- Born: Beatrice Mary Duffy 25 May 1905 Morpeth, Northumberland, England, United Kingdom
- Died: 11 November 1996 (aged 91) Gerrards Cross, Buckinghamshire, England, United Kingdom
- Occupation: Actress
- Years active: 1929–1934 (film)
- Spouse: Alfred Roome ​(m. 1929)​
- Children: 2

= Janice Adair =

British actress (1905–1996)

Janice Adair (25 May 1905 – 11 November 1996) was a British film actress of the early sound era. She was married to the film editor Alfred Roome.

== Biography ==
Janice Adair was born Beatrice Mary Duffy in Morpeth, Northumberland in 1905 to Thomas and Bridget Duffy. She was one of six children: three sons and three daughters. After the family moved to West Hartlepool, Beatrice began her acting career when she joined the local Operatic and Musical Society. In 1925 she played the role of Mina in Miss Hook of Holland and the following year she played Franzi in A Waltz Dream where she was praised for her "magnificent acting". She then went to London with another girl and began hanging around the Islington Film Studios. Eventually the casting director W J O'Bryen found Beatrice a small role. In 1928, Beatrice was cast as Lucy in the film The Streets of London as she was of the "Colleen Moore type". Shortly after, Alfred Hitchcock, who was then at Elstree, chose the stage name Janice Adair for Beatrice which she used for her subsequent roles.
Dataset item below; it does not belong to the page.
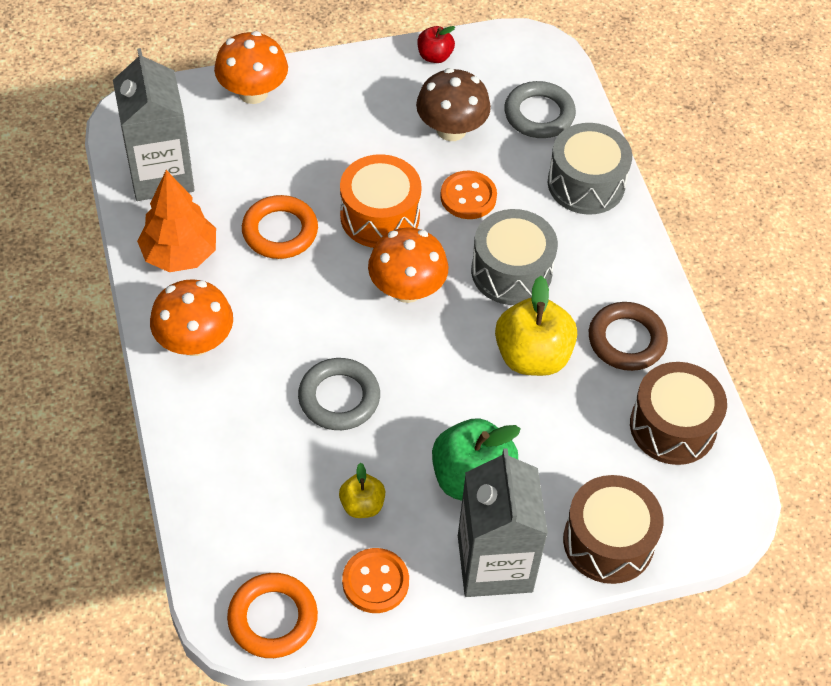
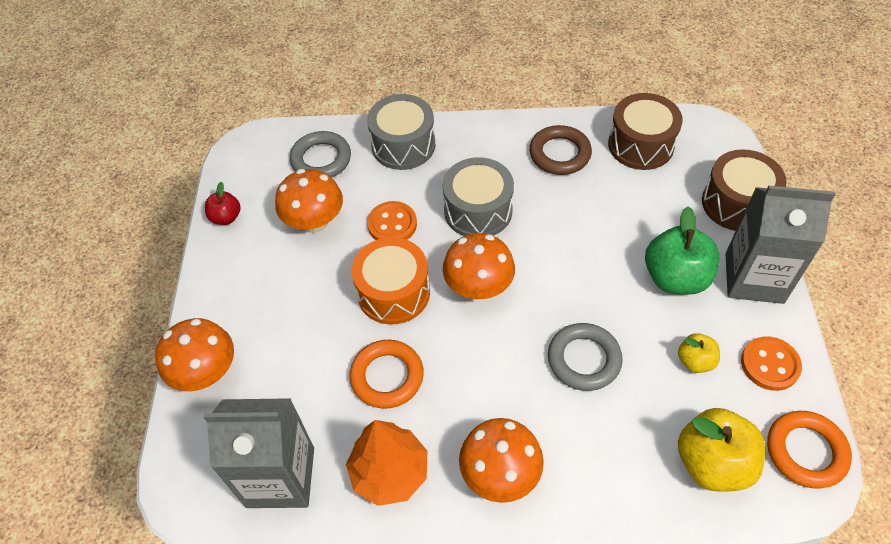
camera: 70 degrees left, 0 degrees up
(451, 129) = (314, 222): brown mushroom -> orange mushroom
(532, 356) = (564, 214): yellow apple -> yellow apple (712, 463)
She gave up acting following her marriage to the English film editor Alfred Roome. They were married on 20 February 1936. The ceremony was officiated by two of Beatrice Duffy's brothers the rev Vincent Duffy and the rev Cuthbert Duffy, her third brother Thomas gave her away. The Roomes had two children, a daughter Deirdre, and a son Christopher who died in the Kings Cross Fire in 1987 at age 50.
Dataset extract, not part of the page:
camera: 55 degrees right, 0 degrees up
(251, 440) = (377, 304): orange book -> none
Beatrice Mary Roome (née Duffy), also known as Janice Adair, died peacefully at her home in Gerrards Cross on 11 November 1996, she was 91.

==Selected filmography==
- The Informer (1929)
- The Streets of London (1929)
- To What Red Hell (1929)
- Alf's Carpet (1929)
- Red Aces (1930)
- Such Is the Law (1930)
- Detective Lloyd (1931), a serial
- Contraband Love (1931)
- Lloyd of the C.I.D. (1932)
- The Silver Greyhound (1932)
- Flood Tide (1934)
- Nine Forty-Five (1934)

==Bibliography==
- Goble, Alan. The Complete Index to Literary Sources in Film. Walter de Gruyter, 1999.